The victims apparently were killed by the explosion which seemed to have centered where their bodies were found scattered about the floor of the tunnel about 3 1/2 miles from the entrance of the drift mine, rescuers said. Fifteen other men in the mine when the blast let go at about 10:30 a.m. escaped without injury, a few minutes afterward.
The dead are:
LUDI DEMITT, all of Midvale.
Immediately after recovery of the victims' bodies, Federal and state mine inspectors began an investigation to determine the cause of the explosion. They would advance no theory prior to their inquiry, and said the cause would probably not be determined before tomorrow.
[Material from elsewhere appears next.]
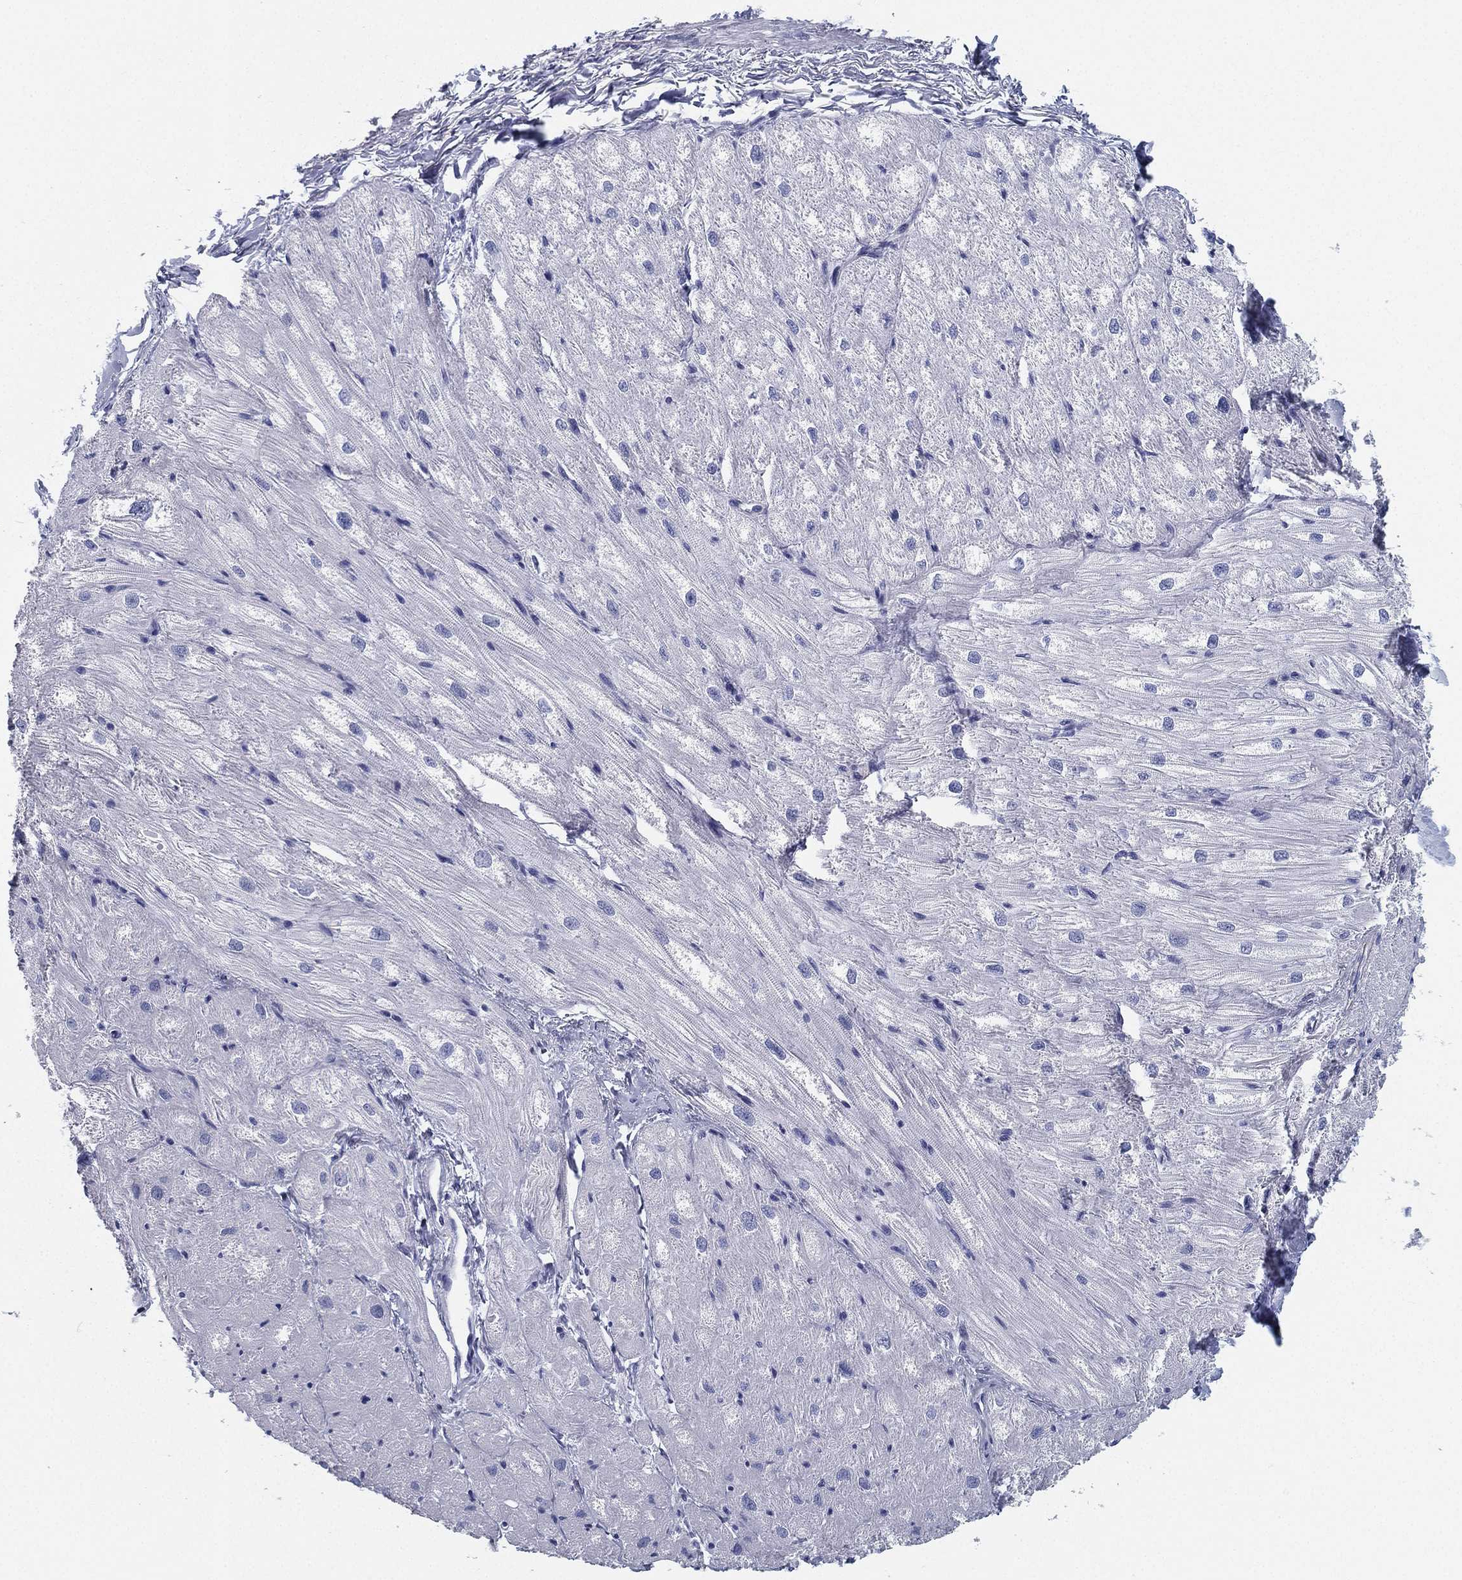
{"staining": {"intensity": "negative", "quantity": "none", "location": "none"}, "tissue": "heart muscle", "cell_type": "Cardiomyocytes", "image_type": "normal", "snomed": [{"axis": "morphology", "description": "Normal tissue, NOS"}, {"axis": "topography", "description": "Heart"}], "caption": "Immunohistochemistry (IHC) histopathology image of unremarkable human heart muscle stained for a protein (brown), which displays no positivity in cardiomyocytes. The staining is performed using DAB (3,3'-diaminobenzidine) brown chromogen with nuclei counter-stained in using hematoxylin.", "gene": "ATP1B2", "patient": {"sex": "male", "age": 57}}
Four of eight local volunteer rescue workers who braved without masks the poisonous gases which filled the workings after the explosion, were in the union hospital at Dover, near here tonight. Their condition was not considered serious. The other four recovered quickly.
When Federal and state rescue workers, accompanied by four Midvale miners, resumed the work with the protection of gas masks, late in the day, they found progress hampered by the wreckage strewn tunnels. They went into the mine back of the scene of the explosion, through a ventilating shaft, and found the bodies a thousand or so feet from the shaft and about 3 1/2 miles from the entrance.
Four of the bodies, all except that of OHLER, were found at about 6 p.m. The rescuers searched more than an hour before they found the last body and started the task of removing all five of them.
A crowd of several hundred, including members of victims' families, a score or more volunteers waiting to take up the rescue work, and a number of curious drawn to the mine mouth from nearby towns, were gathered about in the near freezing weather to watch the rescuers carry out the victims.